Tuesday, June 30, 2015

shoulder boulder II

Back from the surgeons office. 
The three scars - and add another on my back...

All external non-dissolvable stitches out. Scars looking really good. 

Shoulder already has movement to within 10 degrees of where we want to be after 6 weeks when I lose the sling, which means keep doing the basic exercises and we'll be there no worries. Just have to NOT go beyond the movement limits at this stage.

Still a long long way from full movement though. Will have to re-teach my shoulder how to work, which is a bit daunting. Kinda makes sense, as some of my lack of movement after the stack wasn't because of pain, it just, well, wouldn't work properly. Even if i gave it the evil eye...

Lots of emphasis that it will be 6 months before enough strength to be confident it won't dislocate easily. So no SUPing, no windsurfing, no anythingmuch till summer. "Even AFL players are 5 months" (they do Collingwood shoulders). 

Never had so many people telling me to keep popping pain killers (haven't had any for 4 days, and don't really see the point). 

Thinking i'll just have to get used to things one handed. Lemme tell you, hanging washing/buttering toast/opening jars is a flipping nightmare!!

## EXCERPTED DATA
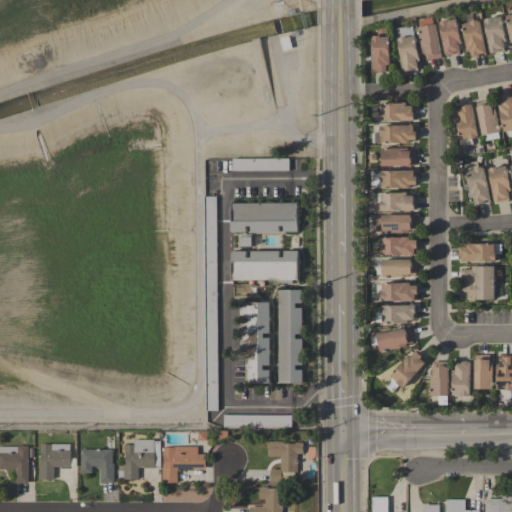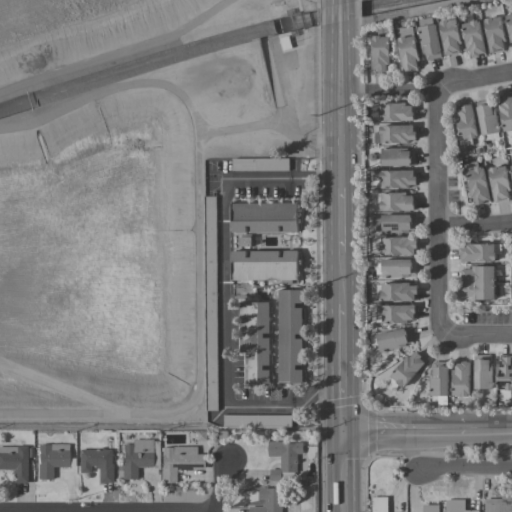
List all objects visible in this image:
building: (509, 24)
building: (509, 28)
building: (493, 34)
building: (495, 34)
building: (449, 36)
building: (450, 36)
building: (429, 38)
building: (473, 38)
building: (474, 38)
building: (428, 41)
road: (342, 42)
building: (284, 43)
building: (408, 48)
building: (379, 53)
building: (380, 53)
building: (407, 53)
road: (473, 76)
road: (389, 89)
building: (395, 111)
building: (397, 111)
building: (505, 111)
building: (506, 111)
building: (374, 112)
building: (487, 117)
building: (485, 118)
building: (466, 121)
building: (464, 122)
road: (342, 130)
building: (396, 133)
building: (397, 133)
building: (396, 156)
building: (397, 156)
building: (260, 164)
building: (511, 166)
building: (511, 167)
road: (315, 176)
road: (257, 178)
building: (396, 178)
building: (397, 178)
building: (498, 183)
building: (499, 183)
building: (476, 185)
building: (478, 185)
building: (395, 201)
building: (397, 201)
road: (436, 210)
road: (342, 213)
building: (265, 216)
building: (263, 217)
building: (397, 223)
building: (398, 223)
road: (474, 224)
building: (397, 245)
building: (398, 246)
building: (476, 252)
building: (479, 252)
building: (263, 265)
building: (265, 266)
building: (397, 267)
building: (398, 267)
road: (343, 277)
building: (476, 282)
building: (477, 282)
building: (398, 291)
building: (399, 292)
building: (210, 303)
building: (397, 313)
building: (398, 313)
road: (225, 323)
road: (474, 334)
building: (289, 335)
building: (290, 336)
building: (393, 338)
building: (392, 339)
building: (254, 340)
building: (256, 340)
building: (407, 368)
road: (343, 370)
building: (406, 370)
building: (481, 371)
building: (483, 372)
building: (503, 372)
building: (504, 372)
building: (438, 378)
building: (460, 378)
building: (461, 378)
building: (439, 379)
road: (317, 403)
building: (257, 421)
road: (493, 433)
road: (409, 435)
traffic signals: (344, 437)
building: (282, 455)
building: (136, 457)
building: (139, 457)
building: (51, 458)
building: (285, 458)
building: (53, 459)
building: (15, 461)
building: (179, 461)
building: (180, 461)
building: (16, 462)
building: (97, 463)
building: (98, 463)
road: (465, 469)
road: (344, 474)
road: (219, 486)
building: (267, 499)
building: (269, 500)
building: (378, 504)
building: (379, 504)
building: (496, 504)
building: (499, 504)
building: (455, 506)
building: (456, 506)
building: (428, 508)
building: (431, 508)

## WORK REQUIRED
According to the post on shoulder surgery recovery, how long will it be before the shoulder has enough strength to be confident it won't dislocate easily?

## RESPONSE
6 months